Far from there being a deep, primordial difference between the Chinese and the "barbarians", viewed over centuries there was a long process by which groups moved across the frontier in either direction. Traditional Chinese texts on statecraft and government are shot through with adages about how to keep people within the remit of the state. The wall was one attempt to do so. The phrase "Han-traitor" was used to describe people who left the Han Chinese political system to go to live beyond its limits, where they immediately came to be seen as barbarians themselves. The stridency of official rhetoric about "barbarians" only gives us further notice of how serious a problem Chinese rulers saw this as been.

Frontiers - such as the frontier in the United States - have always been a place inhabited by outlaws, outsiders and marginal groups. China's northern frontier was no different.
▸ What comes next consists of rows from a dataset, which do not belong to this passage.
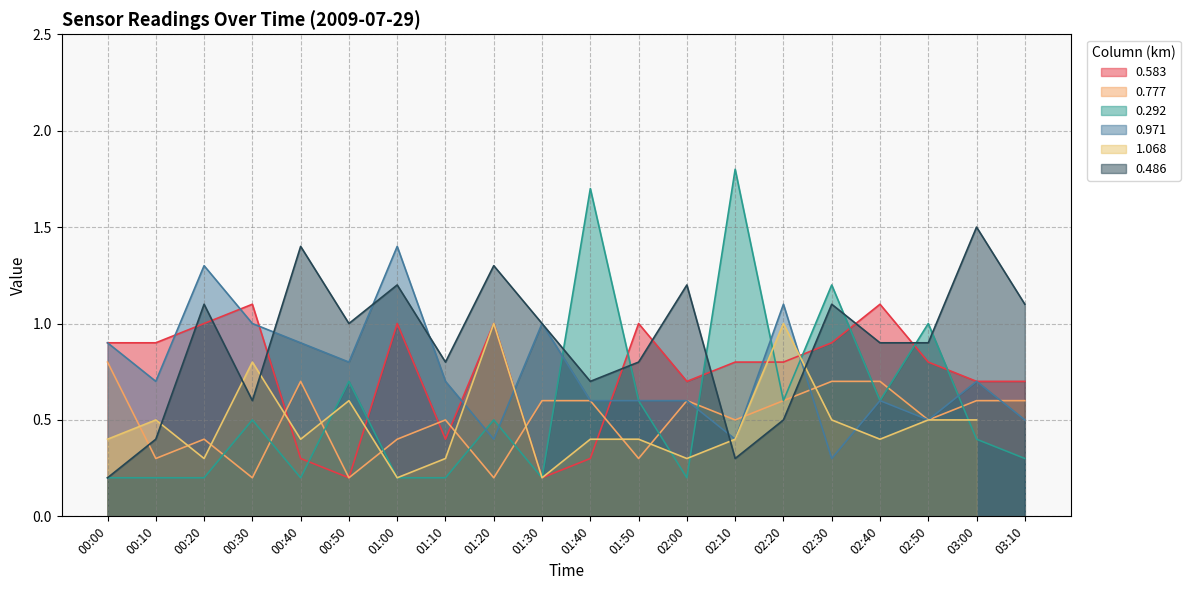

What is the maximum value shown in the chart?

1.8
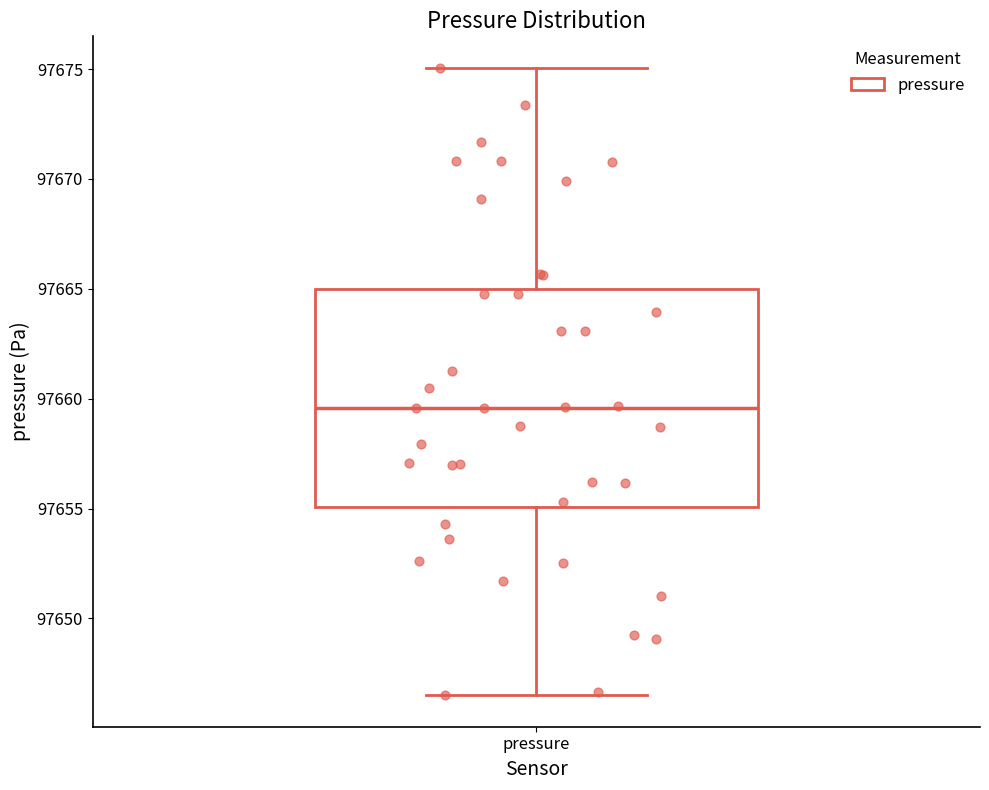

Where does the upper whisker of the box for pressure end on the y-axis? The values are not printed on the chart, so give them approximately, as read against the axis.

97675.0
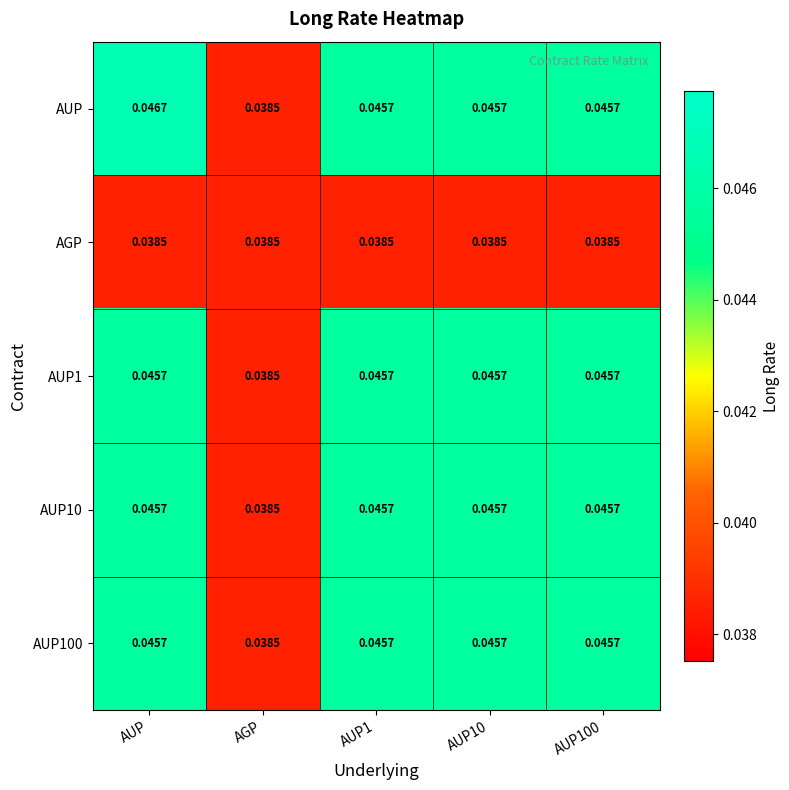

At which category is the sum across all series the highest?

AUP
Refugees from political disputes, minority ethnic and religious groups, those evading taxes or debts, and even masses of ordinary citizens fleeing the demands of the state - all of these people could be tempted to flee to the areas where the Chinese state could not reach them. Such population movements on a large scale had been the death of not a few ancient states in Asia; indeed, much of south-east Asia was populated by groups that had fled the expansion of Chinese power in the south. The wall was an attempt to hem people in to the north. Lacking modern tools such as the telegraph and the railroad that allowed the American government to extend its control over a continent, ancient Chinese rulers feared the dispersal of their population beyond where they could serve the state.

Seen in this way, the Great Wall of China wasn't just a way to militarily defend against the north, it was also a way to defend against the social, economic and political lure of the northern frontier - to establish a sharp distinction between "us" and the barbarians which would discourage any Han Chinese thinking of going over to the land of the barbarians. It was a project not only of self-defence but also of state control; and only when one dynasty came to rule over all of the territory we now call China, and when China became so densely populated that there were fewer opportunities for anyone to run away from the state and start their own new community - only then did the Great Wall fall into disrepair.

For more detail on this theme, although not much discussion of the Chinese example, see James C. Scott, The Art of Not Being Governed: An Anarchist History of Upland Southeast Asia (New Haven, CT: Yale University Press, 2009).